Ukraine war makes co-operation with Moscow ‘inconceivable’, German chancellor insists

Olaf Scholz assured Baltic Nato partners that Berlin would help ‘defend every square metre of alliance’

Russia’s invasion of Ukraine has made co-operation with Moscow “inconceivable in the foreseeable future”, according to German chancellor Olaf Scholz.

In the Bundestag on Wednesday, Mr Scholz said the war in Ukraine would dominate Thursday’s European Council meeting in Brussels, as well as Sunday’s G7 meeting in Bavaria and next week’s Nato summit in Madrid.

“A partnership with Russia ... is unimaginable for the foreseeable future given Putin’s aggressive, imperialist Russia,” said Mr Scholz, after months of Ukrainian frustration and doubt over Germany’s strategic course in the war.

Amid ongoing tensions between Lithuania and Russia over access to the latter’s enclave of Kaliningrad, the chancellor assured Baltic Nato partners that Berlin would help “defend every square metre of alliance”.

Mr Scholz urged Kyiv’s western allies to “stay the course” with sanctions, arms and financial aid “until Putin finally realises his colossal misjudgment”.

After four months of promises, Germany confirmed on Tuesday it had delivered its first heavy arms: self-propelling armoured howitzers — with tanks and other equipment promised later this year.

Along with France and Italy, Germany has promised, too, to lobby on Kyiv’s behalf with other EU leaders ahead of the required unanimous support to grant Ukraine EU candidate status.

The reconstruction of Ukraine will be a “task for generations”, Mr Scholz said, likening the task to the multibillion US Marshall Plan to rebuild western Europe after the second World War.

Mr Scholz has invited Ukraine president Volodymyr Zelenskiy to participate in the G7 summit to “agree on what such a ‘Marshall Plan for Ukraine’ would look like”.

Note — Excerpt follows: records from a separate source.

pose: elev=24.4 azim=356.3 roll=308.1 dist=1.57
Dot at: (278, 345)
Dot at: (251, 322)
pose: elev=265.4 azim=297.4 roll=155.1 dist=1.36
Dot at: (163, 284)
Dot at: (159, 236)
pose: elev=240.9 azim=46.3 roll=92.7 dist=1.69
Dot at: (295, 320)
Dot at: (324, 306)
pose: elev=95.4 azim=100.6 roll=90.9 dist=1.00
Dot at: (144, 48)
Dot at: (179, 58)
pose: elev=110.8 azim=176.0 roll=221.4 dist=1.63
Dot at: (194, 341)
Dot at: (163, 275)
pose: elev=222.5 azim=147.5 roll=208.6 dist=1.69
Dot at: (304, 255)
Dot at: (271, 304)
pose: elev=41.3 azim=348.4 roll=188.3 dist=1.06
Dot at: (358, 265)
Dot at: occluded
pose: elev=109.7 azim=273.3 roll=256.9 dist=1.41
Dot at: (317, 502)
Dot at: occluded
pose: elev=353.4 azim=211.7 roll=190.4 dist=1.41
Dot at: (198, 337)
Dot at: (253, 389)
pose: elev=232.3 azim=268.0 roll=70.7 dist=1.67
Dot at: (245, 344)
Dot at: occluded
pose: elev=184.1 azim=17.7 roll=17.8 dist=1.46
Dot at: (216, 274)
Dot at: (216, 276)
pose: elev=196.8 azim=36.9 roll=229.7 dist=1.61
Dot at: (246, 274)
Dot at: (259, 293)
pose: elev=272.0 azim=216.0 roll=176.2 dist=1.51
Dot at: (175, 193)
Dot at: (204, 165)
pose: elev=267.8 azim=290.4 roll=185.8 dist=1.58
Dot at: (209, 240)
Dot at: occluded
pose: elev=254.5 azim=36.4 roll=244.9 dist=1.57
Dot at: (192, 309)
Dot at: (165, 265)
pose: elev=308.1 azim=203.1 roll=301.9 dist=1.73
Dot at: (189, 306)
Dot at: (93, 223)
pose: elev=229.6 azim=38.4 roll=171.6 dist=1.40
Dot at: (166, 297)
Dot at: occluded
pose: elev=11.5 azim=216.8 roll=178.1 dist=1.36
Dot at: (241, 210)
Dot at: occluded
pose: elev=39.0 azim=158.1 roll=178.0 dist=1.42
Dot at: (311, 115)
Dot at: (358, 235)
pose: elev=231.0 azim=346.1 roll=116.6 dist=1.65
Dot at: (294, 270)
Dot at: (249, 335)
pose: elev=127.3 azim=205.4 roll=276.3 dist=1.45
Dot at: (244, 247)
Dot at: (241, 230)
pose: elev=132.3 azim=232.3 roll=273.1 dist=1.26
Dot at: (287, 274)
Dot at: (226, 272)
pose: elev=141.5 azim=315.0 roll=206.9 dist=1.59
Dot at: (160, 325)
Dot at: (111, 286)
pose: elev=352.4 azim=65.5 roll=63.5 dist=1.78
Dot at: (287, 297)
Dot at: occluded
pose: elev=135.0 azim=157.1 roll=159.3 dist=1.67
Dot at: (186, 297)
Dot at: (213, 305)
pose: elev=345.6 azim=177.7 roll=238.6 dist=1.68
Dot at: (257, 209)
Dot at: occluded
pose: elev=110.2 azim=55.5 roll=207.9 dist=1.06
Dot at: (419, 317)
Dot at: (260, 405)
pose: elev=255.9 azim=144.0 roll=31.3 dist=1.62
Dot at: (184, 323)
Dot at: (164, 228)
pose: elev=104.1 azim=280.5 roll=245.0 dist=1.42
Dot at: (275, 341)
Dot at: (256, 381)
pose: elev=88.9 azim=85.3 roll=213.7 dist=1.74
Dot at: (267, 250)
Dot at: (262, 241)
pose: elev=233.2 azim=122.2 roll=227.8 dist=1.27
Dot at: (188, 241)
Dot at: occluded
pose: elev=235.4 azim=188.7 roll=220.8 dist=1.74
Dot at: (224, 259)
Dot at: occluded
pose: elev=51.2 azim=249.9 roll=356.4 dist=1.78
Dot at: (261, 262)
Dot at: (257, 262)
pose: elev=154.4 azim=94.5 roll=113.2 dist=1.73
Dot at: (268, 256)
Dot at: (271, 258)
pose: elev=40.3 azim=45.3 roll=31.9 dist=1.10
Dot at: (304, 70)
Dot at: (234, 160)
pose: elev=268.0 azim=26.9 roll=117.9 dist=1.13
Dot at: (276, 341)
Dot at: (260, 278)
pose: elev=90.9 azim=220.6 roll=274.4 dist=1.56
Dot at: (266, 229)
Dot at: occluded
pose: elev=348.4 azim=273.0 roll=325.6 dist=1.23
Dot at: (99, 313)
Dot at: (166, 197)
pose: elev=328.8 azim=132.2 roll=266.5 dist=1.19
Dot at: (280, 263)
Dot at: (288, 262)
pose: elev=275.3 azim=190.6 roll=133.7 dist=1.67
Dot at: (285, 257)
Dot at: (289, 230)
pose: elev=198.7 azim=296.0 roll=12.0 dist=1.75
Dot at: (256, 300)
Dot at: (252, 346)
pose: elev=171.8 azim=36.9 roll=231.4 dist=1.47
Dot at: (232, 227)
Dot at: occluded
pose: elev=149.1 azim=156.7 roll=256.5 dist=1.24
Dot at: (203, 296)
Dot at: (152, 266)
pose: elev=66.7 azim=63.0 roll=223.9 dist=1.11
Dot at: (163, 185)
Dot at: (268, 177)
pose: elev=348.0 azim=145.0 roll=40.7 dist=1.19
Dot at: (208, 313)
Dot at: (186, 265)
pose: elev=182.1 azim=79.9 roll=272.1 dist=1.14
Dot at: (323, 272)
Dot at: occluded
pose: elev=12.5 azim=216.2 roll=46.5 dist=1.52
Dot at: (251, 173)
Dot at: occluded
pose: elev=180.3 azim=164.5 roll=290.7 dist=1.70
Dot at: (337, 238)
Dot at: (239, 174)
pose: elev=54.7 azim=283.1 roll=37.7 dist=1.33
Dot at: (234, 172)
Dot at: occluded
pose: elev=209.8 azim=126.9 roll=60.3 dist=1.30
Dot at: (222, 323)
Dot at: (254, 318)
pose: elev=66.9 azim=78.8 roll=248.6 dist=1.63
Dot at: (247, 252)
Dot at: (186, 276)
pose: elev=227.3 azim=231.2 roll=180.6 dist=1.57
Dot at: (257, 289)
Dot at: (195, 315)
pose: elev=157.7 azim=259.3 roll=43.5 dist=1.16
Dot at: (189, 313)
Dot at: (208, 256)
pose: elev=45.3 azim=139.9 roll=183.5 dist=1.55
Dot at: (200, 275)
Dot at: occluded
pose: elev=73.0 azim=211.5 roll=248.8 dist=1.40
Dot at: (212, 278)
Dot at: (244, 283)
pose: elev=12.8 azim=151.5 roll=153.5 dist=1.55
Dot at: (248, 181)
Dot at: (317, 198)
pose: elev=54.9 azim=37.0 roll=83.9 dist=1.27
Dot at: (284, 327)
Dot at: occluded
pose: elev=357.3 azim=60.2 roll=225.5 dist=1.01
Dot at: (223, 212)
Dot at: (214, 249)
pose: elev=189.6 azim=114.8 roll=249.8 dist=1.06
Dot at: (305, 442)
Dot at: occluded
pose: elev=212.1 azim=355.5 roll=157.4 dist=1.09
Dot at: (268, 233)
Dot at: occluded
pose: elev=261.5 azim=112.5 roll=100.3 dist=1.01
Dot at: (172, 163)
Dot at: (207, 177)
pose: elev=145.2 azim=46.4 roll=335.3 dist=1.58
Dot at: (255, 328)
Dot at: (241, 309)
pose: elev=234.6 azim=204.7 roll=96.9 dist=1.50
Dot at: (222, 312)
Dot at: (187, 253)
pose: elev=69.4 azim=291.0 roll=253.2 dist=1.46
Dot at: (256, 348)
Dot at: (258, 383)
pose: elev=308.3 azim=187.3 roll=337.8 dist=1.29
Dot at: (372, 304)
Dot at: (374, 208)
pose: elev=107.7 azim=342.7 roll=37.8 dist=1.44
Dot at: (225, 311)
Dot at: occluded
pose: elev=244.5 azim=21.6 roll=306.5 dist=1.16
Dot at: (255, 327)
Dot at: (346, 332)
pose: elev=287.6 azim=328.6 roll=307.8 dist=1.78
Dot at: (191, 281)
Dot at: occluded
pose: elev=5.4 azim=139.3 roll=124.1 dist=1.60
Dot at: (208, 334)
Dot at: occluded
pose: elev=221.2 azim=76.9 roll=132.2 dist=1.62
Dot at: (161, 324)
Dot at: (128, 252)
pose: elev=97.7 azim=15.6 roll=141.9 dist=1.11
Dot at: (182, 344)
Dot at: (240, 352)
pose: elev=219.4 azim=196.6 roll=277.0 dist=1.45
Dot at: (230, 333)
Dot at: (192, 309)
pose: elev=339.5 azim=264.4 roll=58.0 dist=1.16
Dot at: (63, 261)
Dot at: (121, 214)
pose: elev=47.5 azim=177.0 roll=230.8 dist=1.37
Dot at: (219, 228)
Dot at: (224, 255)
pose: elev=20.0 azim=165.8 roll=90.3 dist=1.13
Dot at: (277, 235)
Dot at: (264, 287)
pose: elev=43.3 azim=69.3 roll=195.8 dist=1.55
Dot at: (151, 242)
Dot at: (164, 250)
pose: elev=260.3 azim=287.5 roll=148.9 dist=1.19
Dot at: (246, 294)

While Mr Scholz insists Ukraine deserves to be an EU membership candidate — with further work required on Kyiv’s side — his foreign policy adviser Jens Plötner suggested this week that “just because you’re attacked doesn’t automatically mean your rule of law improves”.

Mr Plötner criticised as misplaced a “feverishness” over outstanding arms deliveries in the German media that “misses the big issues”.

“Somehow there are fewer articles about what our relationship with Russia should be like in the future,” he said. “And that is at least as exciting and relevant an issue, and one we should be discussing.”

A career diplomat and a key figure in controlling Germany’s contested arms deliveries to Ukraine, Mr Plötner helped draft Berlin’s now defunct Russian strategy during his time as adviser to ex-SPD foreign minister Frank-Walter Steinmeier.

Now federal president, Mr Steinmeier has described as a “mistake” the previous Russian strategy he helped shape, dating back to his time as Gerhard Schröder’s chief of staff, characterised by close bilateral business ties and growing dependency on Russian energy.

Sorry not sorry: Merkel's Putin policy under the spotlight

For the first time since retiring, former chancellor of Germany Angela Merkel spoke out about how her government treated an increasingly aggressive Russia - treatment that is now under the spotlight. Derek Scally was there when Merkel spoke and tells Conor Pope about how she justified those decisions and whether her excuses stand up to scrutiny. In part two: what is the new chancellor Olaf Scholz saying and doing about Russia and the war in Ukraine?

Already an unpopular figure in Ukraine, Mr Plötner’s remarks have attracted fury in Berlin — even inside the Scholz administration.

For the Free Democratic Party (FDP), junior coalition partner in Berlin, Mr Plötner’s remarks reveal the “thinking that has brought us into this terrible situation in recent decades”.

“This is not the time to think lovingly about Russia,” said Marie-Agnes Strack-Zimmermann, a leading FDP politician and head of the Bundestag defence committee.

Germany’s opposition Christian Democratic Union (CDU) described Mr Plötner’s thinking as “continuing an error that Germany, for a positive relationship with Russia, should show restraint towards Ukraine”.

The debate comes as Germany’s ruling centre-left Social Democratic Party (SPD) struggle to assess the wreckage of its own Russia policy.

“We are not to blame for Putin’s war but we have to ask ourselves self-critically what we could have done differently before February 24th,” said Lars Klingbeil, SPD co-chairman, in a speech on Tuesday. “We should have seen differently the signals from Russia, at the very latest from the time of the annexation of Crimea.”